■ PROBLEM STATEMENT ■
Rewrite the text of the records below, replacing every "Book Now" with "Reserve Now" and leaving everything else unchanged. Omit the picture markers from your answer.
□ □ □ □ □
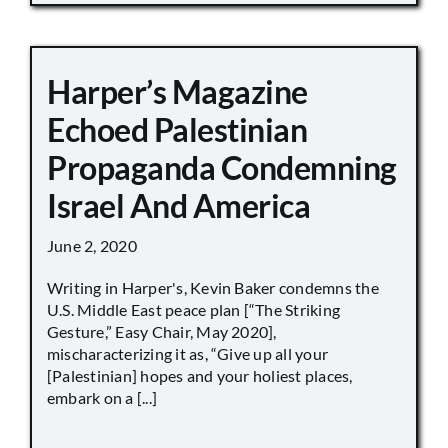
Harper’s Magazine
Echoed Palestinian
Propaganda Condemning
Israel And America
June 2, 2020
Writing in Harper's, Kevin Baker condemns the
U.S. Middle East peace plan [“The Striking
Gesture,” Easy Chair, May 2020],
mischaracterizing it as, “Give up all your
[Palestinian] hopes and your holiest places,
embark on a [...]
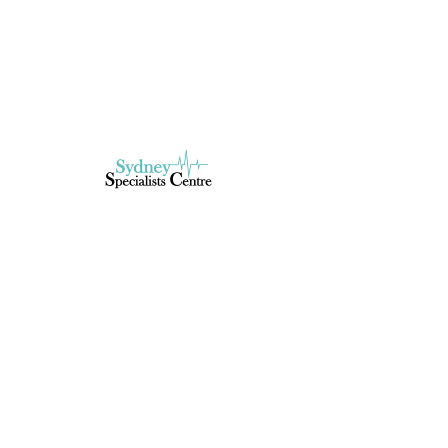
Book Now
Service Description
Describe your service here. What makes it
great? Use short catchy text to tell people
what you offer, and the benefits they will
receive. A great description gets readers
in the mood, and makes them more likely
to go ahead and book.
Book Now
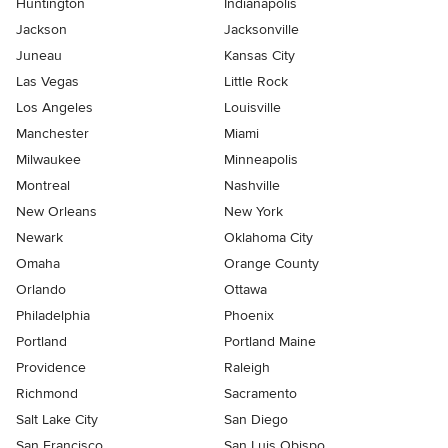
Huntington
Indianapolis
Jackson
Jacksonville
Juneau
Kansas City
Las Vegas
Little Rock
Los Angeles
Louisville
Manchester
Miami
Milwaukee
Minneapolis
Montreal
Nashville
New Orleans
New York
Newark
Oklahoma City
Omaha
Orange County
Orlando
Ottawa
Philadelphia
Phoenix
Portland
Portland Maine
Providence
Raleigh
Richmond
Sacramento
Salt Lake City
San Diego
San Francisco
San Luis Obispo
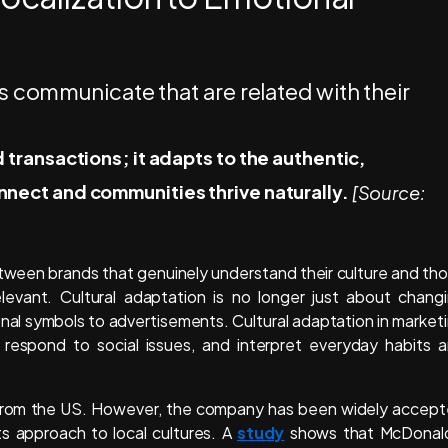
transactions; it adapts to the authentic,
nect and communities thrive naturally.
[Source:
etween brands that genuinely understand their culture and th
levant. Cultural adaptation is no longer just about chang
ional symbols to advertisements. Cultural adaptation in market
respond to social issues, and interpret everyday habits 
 from the US. However, the company has been widely accep
ts approach to local cultures. A
study
shows that McDonal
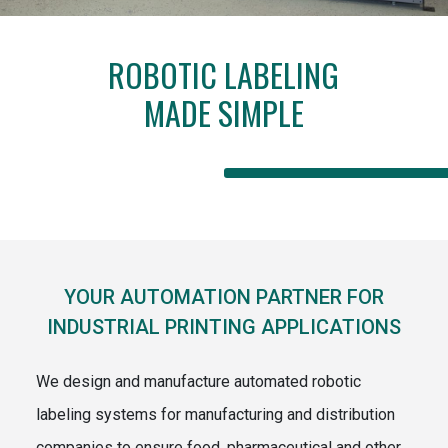
ROBOTIC LABELING
MADE SIMPLE
YOUR AUTOMATION PARTNER FOR
INDUSTRIAL PRINTING APPLICATIONS
We design and manufacture automated robotic
labeling systems for manufacturing and distribution
companies to ensure food, pharmaceutical and other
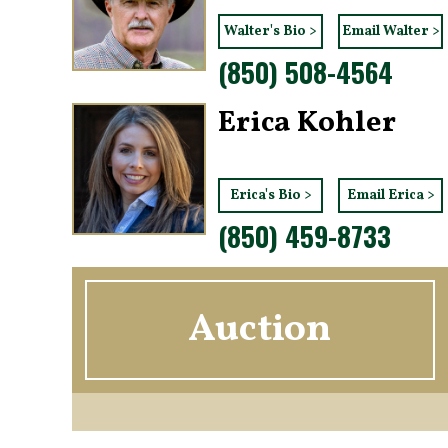
Walter's Bio >
Email Walter >
(850) 508-4564
Erica Kohler
Erica's Bio >
Email Erica >
(850) 459-8733
Auction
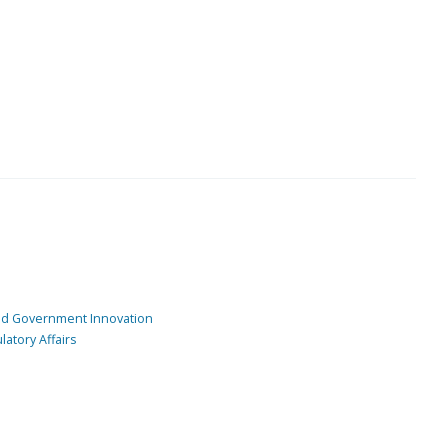
and Government Innovation
atory Affairs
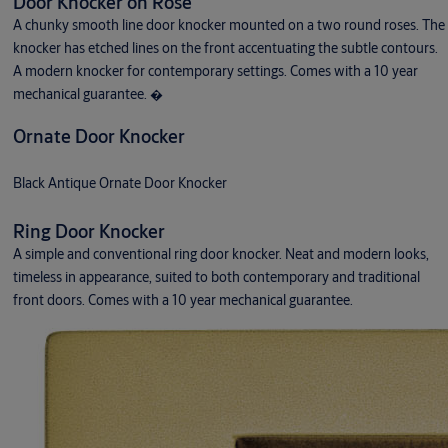
Door Knocker on Rose
A chunky smooth line door knocker mounted on a two round roses. The
knocker has etched lines on the front accentuating the subtle contours.
A modern knocker for contemporary settings. Comes with a 10 year
mechanical guarantee. �
Ornate Door Knocker
Black Antique Ornate Door Knocker
Ring Door Knocker
A simple and conventional ring door knocker. Neat and modern looks,
timeless in appearance, suited to both contemporary and traditional
front doors. Comes with a 10 year mechanical guarantee.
□ □ □ □ □
■ YOUR RESPONSE ■
Harper’s Magazine
Echoed Palestinian
Propaganda Condemning
Israel And America
June 2, 2020
Writing in Harper's, Kevin Baker condemns the
U.S. Middle East peace plan [“The Striking
Gesture,” Easy Chair, May 2020],
mischaracterizing it as, “Give up all your
[Palestinian] hopes and your holiest places,
embark on a [...]
Reserve Now
Service Description
Describe your service here. What makes it
great? Use short catchy text to tell people
what you offer, and the benefits they will
receive. A great description gets readers
in the mood, and makes them more likely
to go ahead and book.
Reserve Now
Huntington
Indianapolis
Jackson
Jacksonville
Juneau
Kansas City
Las Vegas
Little Rock
Los Angeles
Louisville
Manchester
Miami
Milwaukee
Minneapolis
Montreal
Nashville
New Orleans
New York
Newark
Oklahoma City
Omaha
Orange County
Orlando
Ottawa
Philadelphia
Phoenix
Portland
Portland Maine
Providence
Raleigh
Richmond
Sacramento
Salt Lake City
San Diego
San Francisco
San Luis Obispo
transactions; it adapts to the authentic,
nect and communities thrive naturally.
[Source:
etween brands that genuinely understand their culture and th
levant. Cultural adaptation is no longer just about chang
ional symbols to advertisements. Cultural adaptation in market
respond to social issues, and interpret everyday habits 
 from the US. However, the company has been widely accep
ts approach to local cultures. A
study
shows that McDonal
ROBOTIC LABELING
MADE SIMPLE
YOUR AUTOMATION PARTNER FOR
INDUSTRIAL PRINTING APPLICATIONS
We design and manufacture automated robotic
labeling systems for manufacturing and distribution
companies to ensure food, pharmaceutical and other
Walter's Bio >
Email Walter >
(850) 508-4564
Erica Kohler
Erica's Bio >
Email Erica >
(850) 459-8733
Auction
and Government Innovation
atory Affairs
Door Knocker on Rose
A chunky smooth line door knocker mounted on a two round roses. The
knocker has etched lines on the front accentuating the subtle contours.
A modern knocker for contemporary settings. Comes with a 10 year
mechanical guarantee. �
Ornate Door Knocker
Black Antique Ornate Door Knocker
Ring Door Knocker
A simple and conventional ring door knocker. Neat and modern looks,
timeless in appearance, suited to both contemporary and traditional
front doors. Comes with a 10 year mechanical guarantee.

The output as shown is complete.